Desde muy joven perduró en mí el impacto de una vieja foto donde hablaba al pueblo en un mitin político un canoso Pablo Iglesias, aquel tipógrafo que fundó el PSOE pero también la UGT, la central obrera socialista, y cuya imagen de anciano sabio y confiable, en el aire de Unamuno, transmitía una indeleble dignidad.
Y la contundente evidencia de esa foto se me reiteró, no menos encendida cuando, releyendo una antigua edición que reúne textos dispersos de Machado (Los complementarios), reencontré aquella nota suya: «Lo que yo recuerdo de Pablo Iglesias», legítima e imborrable reminiscencia también infantil, publicada en el diario La Vanguardia de Barcelona, en plena guerra civil, el 16 de agosto de 1938.
Dice allí Machado: «Recuerdo haberle oído hablar entonces —hacia 1889— en Madrid, probablemente un domingo (¿un 1º de Mayo?), acaso en los jardines del Buen Retiro. (...) De lo único que puedo responder es de la emoción que en mi alma iban despertando las palabras encendidas de Pablo Iglesias. Al escucharle, hacía yo la única honda reflexión que sobre la oratoria puede hacer un niño: 'Parece que es verdad lo que ese hombre dice'».
Para agregar más adelante: «Yo lo oí por segunda y última vez la tarde en que pedíamos amnistía para los ilustres encarcelados de Cartagena. Llegados al monumento a Castelar, donde la manifestación debía disolverse, encaramado en el alto pedestal vimos aparecer a Pablo Iglesias, que nos dirigía la palabra. Las multitudes aplaudíamos. La voz del orador, algo parda y enronquecida, con aliento difícil de fuelle viejo, era todavía —para mí, al menos— la voz del compañero Iglesias, porque en ella aún vibraba aquel su acento inconfundible de humanidad auténtica».

Tarea —
Indique si cada una de estas afirmaciones coincide con el fragmento, respondiendo sí o no y citando literalmente las palabras que lo deciden: 1. Pablo Iglesias fundó tanto el PSOE como la UGT. 2. La nota de Machado sobre Pablo Iglesias apareció en La Vanguardia en 1938. 3. Machado oyó hablar a Pablo Iglesias en tres ocasiones. Estas líneas no tienen relación alguna con el fragmento.

Líneas proporcionadas —
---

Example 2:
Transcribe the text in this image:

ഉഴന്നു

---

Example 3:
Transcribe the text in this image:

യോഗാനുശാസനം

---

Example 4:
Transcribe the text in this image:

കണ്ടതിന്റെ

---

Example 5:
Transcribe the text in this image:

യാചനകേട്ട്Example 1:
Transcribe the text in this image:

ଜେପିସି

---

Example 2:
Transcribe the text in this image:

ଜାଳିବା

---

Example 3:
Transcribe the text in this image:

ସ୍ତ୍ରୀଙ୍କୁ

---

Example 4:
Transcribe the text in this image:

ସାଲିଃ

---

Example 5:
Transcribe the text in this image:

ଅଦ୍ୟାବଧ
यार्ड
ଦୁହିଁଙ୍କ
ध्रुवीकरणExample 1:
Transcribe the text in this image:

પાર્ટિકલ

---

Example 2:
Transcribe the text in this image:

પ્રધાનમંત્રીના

Solución —
1. Sí: «aquel tipógrafo que fundó el PSOE pero también la UGT».
2. Sí: «publicada en el diario La Vanguardia de Barcelona, en plena guerra civil, el 16 de agosto de 1938».
3. No: «Yo lo oí por segunda y última vez».